LVM-Thin Performance Degradation after VM restores

PwrBank

Active Member
Nov 12, 2024
109
48
28
I've been tracking down an issue for a few weeks now and have come to the conclusion that it may have something to do with LVM-thin not properly trimming after a VM is deleted.

Using the same workload, you can compare LVM-thin vs ZFS vs EXT4. I'm starting to think this is an issue with the drive not being TRIM'd properly. I'm not sure why EXT4 doesn't have this issue, and maybe not Windows? I'll see if I can get a Windows OS installed on it and try to replicate this issue.

You'll notice at about the 5th or 6th run the drive drops off substantially. I'm using a 300GB file to do this test (So 5 or 6x300=1.8TB), so unless it's just a crazy coincidence, it looks like the drive isn't trimming. Which I'd imagine would result in the performance you can see below, where I'm assuming it's having to check each sector of the drive for a writable spot before writing, resulting in a 2-6x increase in write latency.

Y axis is speed in MB/s for a VM restore, X axis is the amount of times the restore has been ran sequentially. Each time the VM is deleted after a restore

This is with LVM
1751984524710.png

Now, the interesting part. I'm not sure how to run a trim on LVM without completely destroying the partitions. Maybe y'all would know more about that. Interesting part, with ZFS the issue is the same as LVM, but I'm not sure if it's because I had the drive formatted as LVM beforehand and it "poisoned" the TRIM, but I got super slow speeds on the ZFS pool, ran a manual TRIM, and bam, it's now full speed, even after writing to it 12 more times, would be over 2x the size of the drive in writes. LVM-thin will consistently tank at about the 5th or 6th 300GB write.
1751984569244.png

Another interesting point is this behavior is not replicated on EXT4, regardless if LVM was on the drive prior or not.
1751984592693.png

Hopefully that all makes sense. I feel like we're close to figuring out the issue, just not entirely sure if it's a hardware/firmware issue with the drives or if it's the file system not behaving like it should or at least isn't talking with the hardware properly.
 
  • Like
Reactions: _gabriel
Here's screenshots of the data tables, I'm not able to put them directly on here due to character count

LVM writes
1751984956756.png

EXT4 Writes
1751985027655.png

ZFS Writes with the manual trim at Seq 11
1751985192767.png
 
  • Like
Reactions: _gabriel
Tried to replicate this issue in Windows as well, unable to do so.

I ran https://panthema.net/2013/disk-filltest/ a few times and didn't see anything out of the norm.

The only odd behavior would be initially the drive is fast during writes, then slows down to 1.6GiB/s.
1752150321767.png
After about a minute the speeds would drop to this
1752150339506.png

But that seems to be consistent for this drive.
https://www.techpowerup.com/ssd-specs/sk-hynix-platinum-p41-2-tb.d587
1752150369857.png

Once DFT has gotten through the first test it clears out all of the random write data and does another pass, where the drive does stumble for a little bit but eventually recovers.
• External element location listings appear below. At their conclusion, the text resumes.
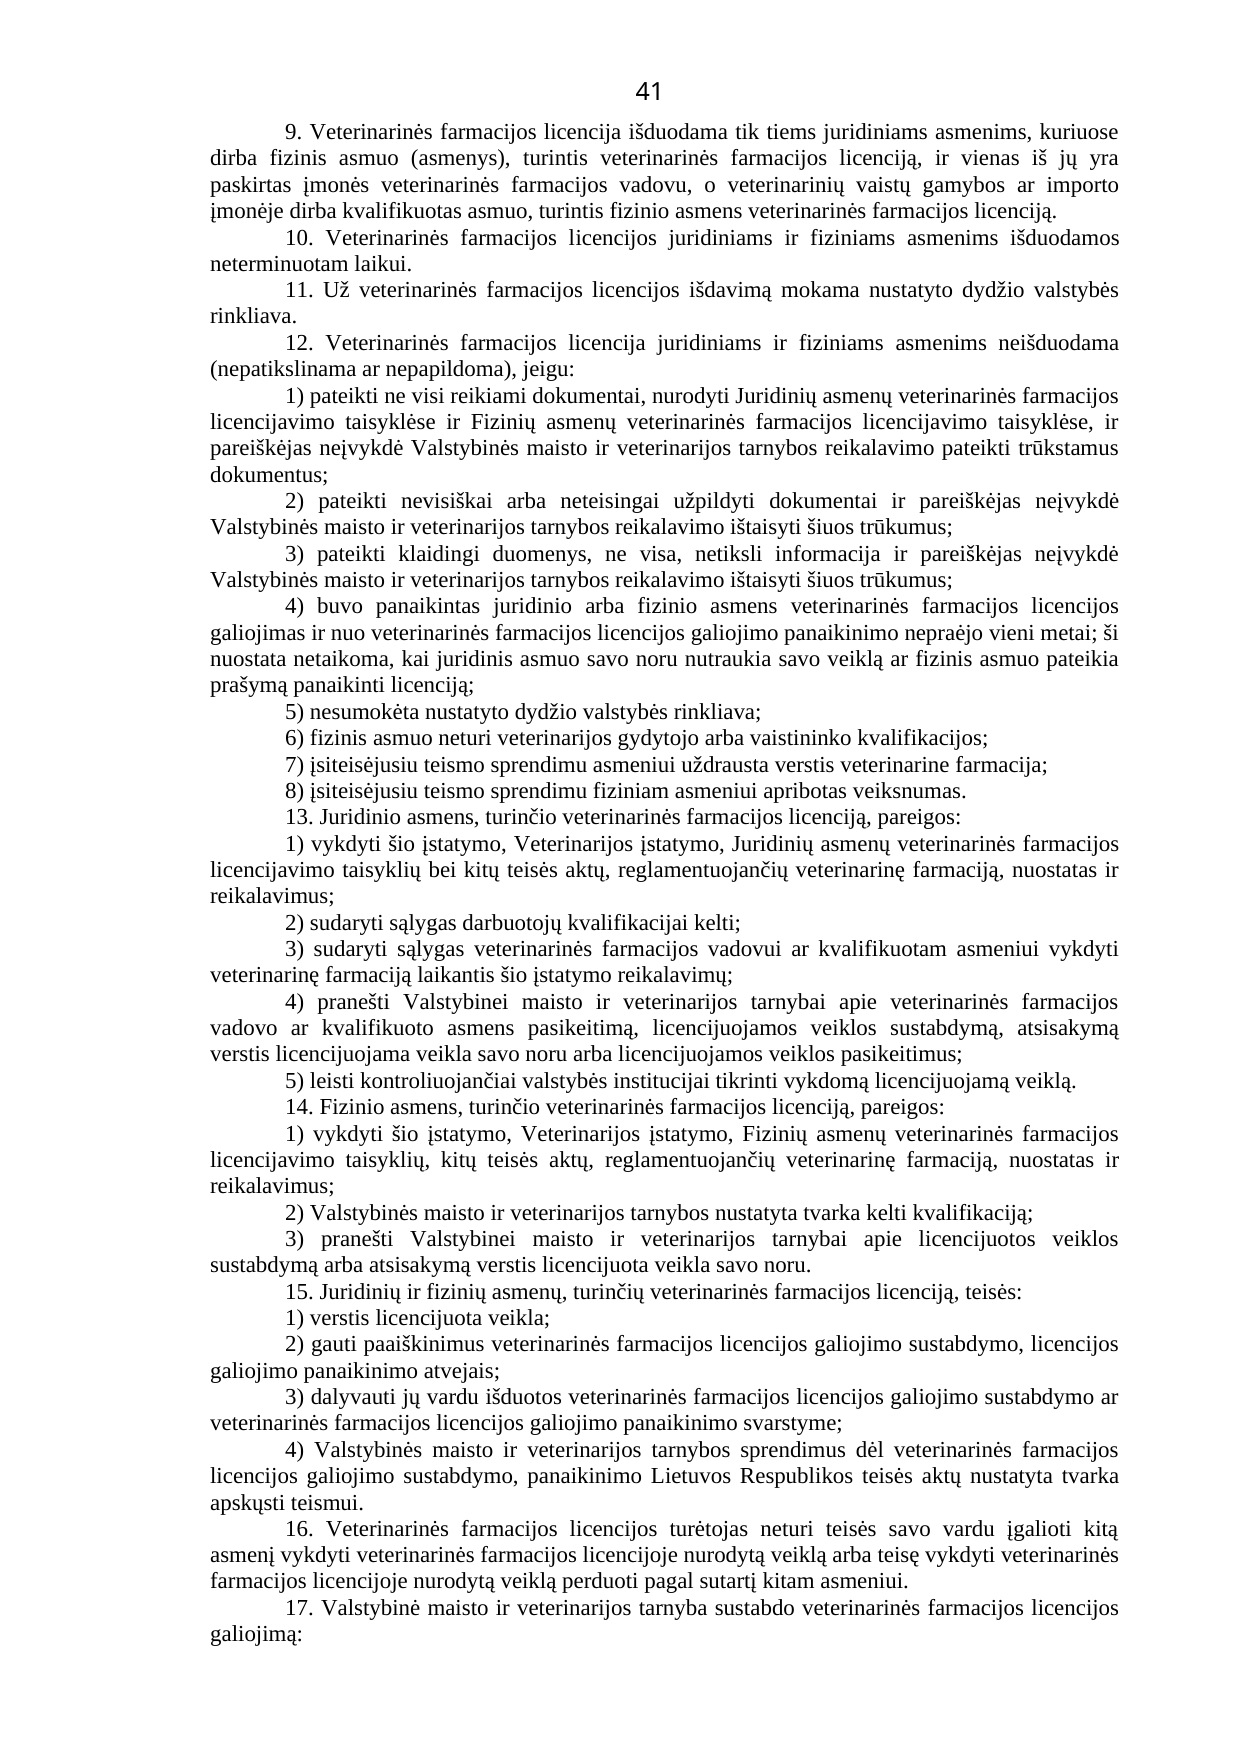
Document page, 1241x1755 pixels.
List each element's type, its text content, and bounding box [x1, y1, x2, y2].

text 1) vykdyti šio įstatymo, Veterinarijos įstatymo, Juridinių asmenų veterinarinės farmacijos licencijavimo taisyklių bei kitų teisės aktų, reglamentuojančių veterinarinę farmaciją, nuostatas ir reikalavimus; [210, 830, 1120, 909]
text 4) pranešti Valstybinei maisto ir veterinarijos tarnybai apie veterinarinės farmacijos vadovo ar kvalifikuoto asmens pasikeitimą, licencijuojamos veiklos sustabdymą, atsisakymą verstis licencijuojama veikla savo noru arba licencijuojamos veiklos pasikeitimus; [210, 988, 1120, 1067]
text 17. Valstybinė maisto ir veterinarijos tarnyba sustabdo veterinarinės farmacijos licencijos galiojimą: [210, 1594, 1120, 1647]
text 3) pateikti klaidingi duomenys, ne visa, netiksli informacija ir pareiškėjas neįvykdė Valstybinės maisto ir veterinarijos tarnybos reikalavimo ištaisyti šiuos trūkumus; [210, 540, 1120, 592]
text 1) verstis licencijuota veikla; [210, 1304, 1120, 1330]
text 2) sudaryti sąlygas darbuotojų kvalifikacijai kelti; [210, 909, 1120, 935]
text 16. Veterinarinės farmacijos licencijos turėtojas neturi teisės savo vardu įgalioti kitą asmenį vykdyti veterinarinės farmacijos licencijoje nurodytą veiklą arba teisę vykdyti veterinarinės farmacijos licencijoje nurodytą veiklą perduoti pagal sutartį kitam asmeniui. [210, 1515, 1120, 1594]
text 3) dalyvauti jų vardu išduotos veterinarinės farmacijos licencijos galiojimo sustabdymo ar veterinarinės farmacijos licencijos galiojimo panaikinimo svarstyme; [210, 1383, 1120, 1436]
text 9. Veterinarinės farmacijos licencija išduodama tik tiems juridiniams asmenims, kuriuose dirba fizinis asmuo (asmenys), turintis veterinarinės farmacijos licenciją, ir vienas iš jų yra paskirtas įmonės veterinarinės farmacijos vadovu, o veterinarinių vaistų gamybos ar importo įmonėje dirba kvalifikuotas asmuo, turintis fizinio asmens veterinarinės farmacijos licenciją. [210, 118, 1120, 223]
text 13. Juridinio asmens, turinčio veterinarinės farmacijos licenciją, pareigos: [210, 803, 1120, 830]
text 2) gauti paaiškinimus veterinarinės farmacijos licencijos galiojimo sustabdymo, licencijos galiojimo panaikinimo atvejais; [210, 1330, 1120, 1383]
text 3) sudaryti sąlygas veterinarinės farmacijos vadovui ar kvalifikuotam asmeniui vykdyti veterinarinę farmaciją laikantis šio įstatymo reikalavimų; [210, 935, 1120, 988]
text 2) Valstybinės maisto ir veterinarijos tarnybos nustatyta tvarka kelti kvalifikaciją; [210, 1199, 1120, 1225]
text 12. Veterinarinės farmacijos licencija juridiniams ir fiziniams asmenims neišduodama (nepatikslinama ar nepapildoma), jeigu: [210, 329, 1120, 382]
text 7) įsiteisėjusiu teismo sprendimu asmeniui uždrausta verstis veterinarine farmacija; [210, 751, 1120, 777]
text 2) pateikti nevisiškai arba neteisingai užpildyti dokumentai ir pareiškėjas neįvykdė Valstybinės maisto ir veterinarijos tarnybos reikalavimo ištaisyti šiuos trūkumus; [210, 487, 1120, 540]
text 5) nesumokėta nustatyto dydžio valstybės rinkliava; [210, 698, 1120, 724]
text 5) leisti kontroliuojančiai valstybės institucijai tikrinti vykdomą licencijuojamą veiklą. [210, 1067, 1120, 1093]
text 6) fizinis asmuo neturi veterinarijos gydytojo arba vaistininko kvalifikacijos; [210, 724, 1120, 751]
text 11. Už veterinarinės farmacijos licencijos išdavimą mokama nustatyto dydžio valstybės rinkliava. [210, 276, 1120, 329]
text 4) Valstybinės maisto ir veterinarijos tarnybos sprendimus dėl veterinarinės farmacijos licencijos galiojimo sustabdymo, panaikinimo Lietuvos Respublikos teisės aktų nustatyta tvarka apskųsti teismui. [210, 1436, 1120, 1515]
text 14. Fizinio asmens, turinčio veterinarinės farmacijos licenciją, pareigos: [210, 1093, 1120, 1119]
text 1) vykdyti šio įstatymo, Veterinarijos įstatymo, Fizinių asmenų veterinarinės farmacijos licencijavimo taisyklių, kitų teisės aktų, reglamentuojančių veterinarinę farmaciją, nuostatas ir reikalavimus; [210, 1119, 1120, 1199]
text 8) įsiteisėjusiu teismo sprendimu fiziniam asmeniui apribotas veiksnumas. [210, 777, 1120, 803]
text 4) buvo panaikintas juridinio arba fizinio asmens veterinarinės farmacijos licencijos galiojimas ir nuo veterinarinės farmacijos licencijos galiojimo panaikinimo nepraėjo vieni metai; ši nuostata netaikoma, kai juridinis asmuo savo noru nutraukia savo veiklą ar fizinis asmuo pateikia prašymą panaikinti licenciją; [210, 592, 1120, 698]
text 10. Veterinarinės farmacijos licencijos juridiniams ir fiziniams asmenims išduodamos neterminuotam laikui. [210, 223, 1120, 276]
text 3) pranešti Valstybinei maisto ir veterinarijos tarnybai apie licencijuotos veiklos sustabdymą arba atsisakymą verstis licencijuota veikla savo noru. [210, 1225, 1120, 1278]
text 15. Juridinių ir fizinių asmenų, turinčių veterinarinės farmacijos licenciją, teisės: [210, 1278, 1120, 1304]
text 1) pateikti ne visi reikiami dokumentai, nurodyti Juridinių asmenų veterinarinės farmacijos licencijavimo taisyklėse ir Fizinių asmenų veterinarinės farmacijos licencijavimo taisyklėse, ir pareiškėjas neįvykdė Valstybinės maisto ir veterinarijos tarnybos reikalavimo pateikti trūkstamus dokumentus; [210, 382, 1120, 487]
I'd imagine this is the drive cleaning itself up and marking sectors as free, as expected.
1752150444612.png
It does recover shortly after this
1752150463917.png

CrystalDiskMark isn't showing anything strange either.


However, there are reports from users that this drive, which is the PC801 model, has a firmware issue similar to it's counterpart the P41.

There doesn't seem to be a firmware update available anywhere for the PC801. I tried flashing the P41 firmware to it with SK Hynix's tool and it didn't find them compatible.
1752150611890.png

This Reddit post shows some one with a similar issue:
https://www.reddit.com/r/pcmasterrace/comments/1jd7ti2/comment/mk36mec/

HP user with the same issue
https://h30434.www3.hp.com/t5/Noteb.../SK-hynix-PC801-slow-write-speed/td-p/9375322

Even tried Solidigm's firmware tool, since this drive is also branded and sold through them as well.



So, is this just an issue with LVM-thin not being a good sport and cleaning itself up proper after a large amount of write and deletes?
I can't seem to replicate this issue with EXT4, ZFS, or NTFS. The only other test I can imagine doing is seeing if XFS is effected.